La Policía de la Provincia de Buenos Aires desarticuló una organización narcocriminal tras una serie de allanamientos realizados en los últimos días en distintos distritos del conurbano, entre ellos La Matanza, Morón, Lomas de Zamora y General Rodríguez.
Como resultado de 43 procedimientos llevados a cabo en las zonas oeste y sur del Gran Buenos Aires, fueron detenidos 30 integrantes de una estructura delictiva de alcance regional que se dedicaba al acopio, fraccionamiento y comercialización de estupefacientes a gran escala.
Durante los operativos, los investigadores secuestraron 1,4 kilos de cocaína, 4,3 kilos de marihuana, diversas dosis de pasta base y cocaína listas para la venta, tusi —conocida como cocaína rosa—, sustancias utilizadas para el corte y estiramiento de drogas, además de vehículos y motocicletas.
La intervención fue el resultado de más de un año de tareas investigativas. Personal de la Dirección de Investigaciones Contra el Crimen Organizado, dependiente de la Superintendencia de Investigaciones de Delitos Complejos y Crimen Organizado de la Bonaerense, concretó así uno de los procedimientos antidrogas más relevantes de los últimos años en el conurbano bonaerense.
La causa, tramitada bajo la órbita del Juzgado Federal en lo Criminal y Correccional N° 2 de Morón, permitió reconstruir el funcionamiento completo de la organización. Los investigadores determinaron que la banda era liderada por ciudadanos de nacionalidad peruana y que había desarrollado una compleja estructura integrada por centros de acopio, búnkeres de venta, logística de transporte y sistemas de custodia armada para consolidar su dominio territorial.
El megaoperativo concluyó con la detención de 30 personas, en su mayoría de nacionalidad peruana, vinculadas de manera directa a la organización. Entre los arrestados se encontraban presuntos organizadores, coordinadores logísticos, distribuidores, vendedores y encargados de la seguridad armada de los distintos puntos de expendio.
Las autoridades destacaron que la magnitud de la operación permitió desmantelar de manera integral la estructura criminal, golpeando simultáneamente su capacidad operativa, financiera y territorial.

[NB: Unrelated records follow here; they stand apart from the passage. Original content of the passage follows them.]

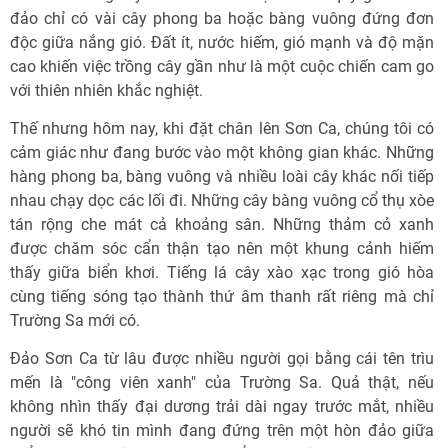
đảo chỉ có vài cây phong ba hoặc bàng vuông đứng đơn
độc giữa nắng gió. Đất ít, nước hiếm, gió mạnh và độ mặn
cao khiến việc trồng cây gần như là một cuộc chiến cam go
với thiên nhiên khắc nghiệt.
Thế nhưng hôm nay, khi đặt chân lên Sơn Ca, chúng tôi có
cảm giác như đang bước vào một không gian khác. Những
hàng phong ba, bàng vuông và nhiều loài cây khác nối tiếp
nhau chạy dọc các lối đi. Những cây bàng vuông cổ thụ xòe
tán rộng che mát cả khoảng sân. Những thảm cỏ xanh
được chăm sóc cẩn thận tạo nên một khung cảnh hiếm
thấy giữa biển khơi. Tiếng lá cây xào xạc trong gió hòa
cùng tiếng sóng tạo thành thứ âm thanh rất riêng mà chỉ
Trường Sa mới có.
Đảo Sơn Ca từ lâu được nhiều người gọi bằng cái tên trìu
mến là "công viên xanh" của Trường Sa. Quả thật, nếu
không nhìn thấy đại dương trải dài ngay trước mắt, nhiều
người sẽ khó tin mình đang đứng trên một hòn đảo giữa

Uno de los puntos más destacados del procedimiento fue la demolición de 13 búnkeres utilizados para la comercialización de drogas en el asentamiento Puerta de Hierro, señalado como uno de los principales focos de venta de estupefacientes de la zona oeste del conurbano.
La medida fue dispuesta por la Justicia Federal y ejecutada en el marco del operativo. De acuerdo con las autoridades, la destrucción de estas construcciones impide que vuelvan a ser utilizadas por organizaciones delictivas y representa una recuperación efectiva del territorio para los vecinos de la zona.